PROVIDED TEXT

—————

What we have seen in the past 10 years of machine learning is that it’s extremely hard to know the next technique that will be practical in a vast array of problems. We had CNNs, batch norm, lstms, transformers, self supervised learning, reinforcement learning and a few other techniques that need to be perfected, thousands of ideas to be built upon, but nobody knows the next big thing that will work on real life problems.
That's how i felt at first, but getting deeper into the Swin transformer paper it actually makes a fair bit of sense - convolutions can be likened to self-attention ops that can only attend to local neighborhoods around pixels. That's a fairly sensible assumption for image data, but it also makes sense that more general attention would better capture complex spatial relationships if you can find a way to make it computationally feasible. Swin transformers certainly go through some contortions to get there, and I bet we'll see cleaner hierarchical architectures in the future, but the results speak for themselves.
The transformer in transformer (TnT) model looks promising - you can set up multiple overlapping domains of attention, at arbitrary scales over the input.
Not as much as you'd think. The original paper sets up its models so that Swin-T ~ ResNet-50 and Swin-S ~ ResNet-101 in compute and memory usage. They're still a bit higher in my experience, but i can also do drop-in replacements for ResNets and get better results on the same tasks and datasets, even when the datasets aren't huge.

—————

RECORDS SHOWN
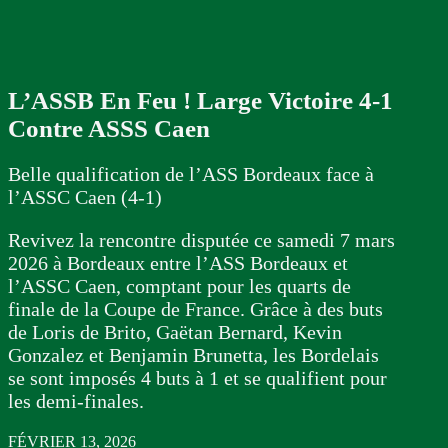
L’ASSB En Feu ! Large Victoire 4-1
Contre ASSS Caen
Belle qualification de l’ASS Bordeaux face à
l’ASSC Caen (4-1)
Revivez la rencontre disputée ce samedi 7 mars
2026 à Bordeaux entre l’ASS Bordeaux et
l’ASSC Caen, comptant pour les quarts de
finale de la Coupe de France. Grâce à des buts
de Loris de Brito, Gaëtan Bernard, Kevin
Gonzalez et Benjamin Brunetta, les Bordelais
se sont imposés 4 buts à 1 et se qualifient pour
les demi-finales.
FÉVRIER 13, 2026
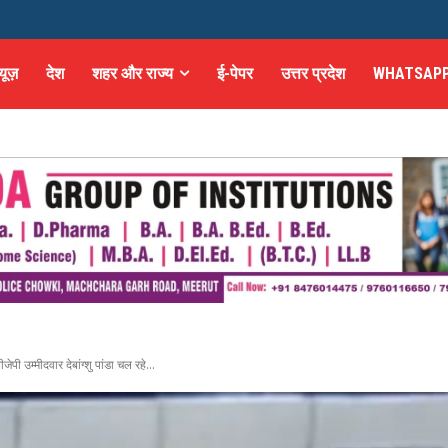
्यूज़
देश
शहर और राज्य
ई-पेपर
उत्तर प्रदेश
WHATSAPP
ी उम्मीदवार देबांग्शु पांडा चल रहे...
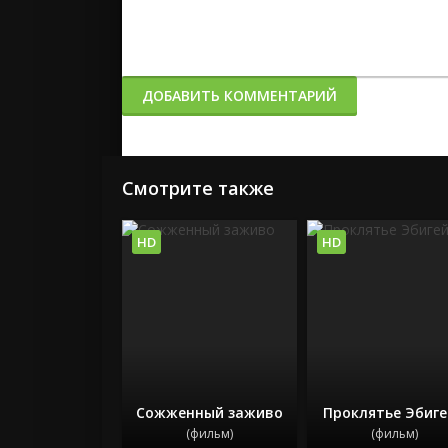
ДОБАВИТЬ КОММЕНТАРИЙ
Смотрите также
HD
HD
Сожженный заживо
Проклятье Эбиг
(фильм)
(фильм)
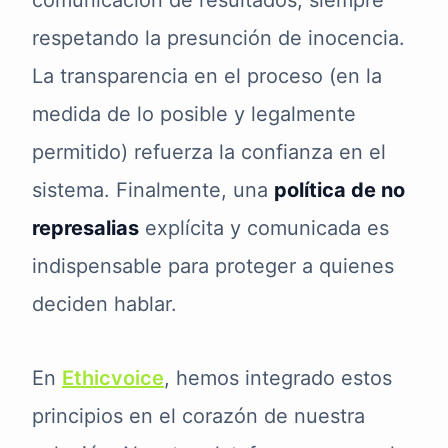
comunicación de resultados, siempre
respetando la presunción de inocencia.
La transparencia en el proceso (en la
medida de lo posible y legalmente
permitido) refuerza la confianza en el
sistema. Finalmente, una
política de no
represalias
explícita y comunicada es
indispensable para proteger a quienes
deciden hablar.
En
Ethicvoice
, hemos integrado estos
principios en el corazón de nuestra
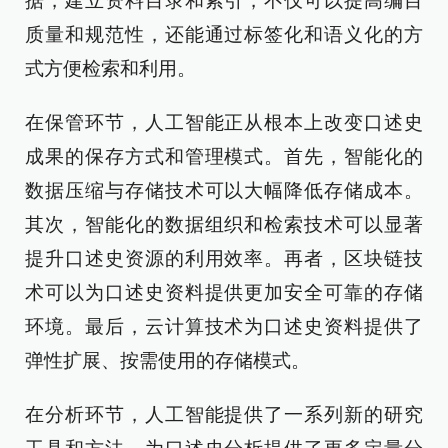
据，建立资料目录和索引，不仅可以提高编目
质量和规范性，还能通过标签化和语义化的方
式方便检索和利用。
在保管环节，人工智能正从根本上改变口述史
成果的保存方式和管理模式。首先，智能化的
数据压缩与存储技术可以大幅降低存储成本。
其次，智能化的数据组织和检索技术可以显著
提升口述史资源的利用效率。再者，区块链技
术可以为口述史资料提供更加安全可靠的存储
环境。最后，云计算技术为口述史资料提供了
弹性扩展、按需使用的存储模式。
在分析环节，人工智能提供了一系列新的研究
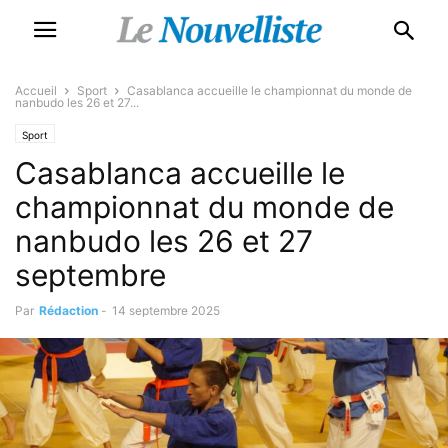
Accueil
Sport
Casablanca accueille le championnat du monde de
nanbudo les 26 et 27...
Sport
Casablanca accueille le
championnat du monde de
nanbudo les 26 et 27
septembre
Par
Rédaction
-
14 septembre 2025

—————

ABOUT THIS TASK
Answer these questions about the forum thread above:
1. What are convolutions likened to?
2. What does the transformer in transformer (TnT) model let you set up?
3. Which ResNet model does the original paper match Swin-S to in compute and memory usage?

TASK ANSWER
1. Self-attention operations that can only attend to local neighborhoods around pixels.
2. Multiple overlapping domains of attention, at arbitrary scales over the input.
3. ResNet-101.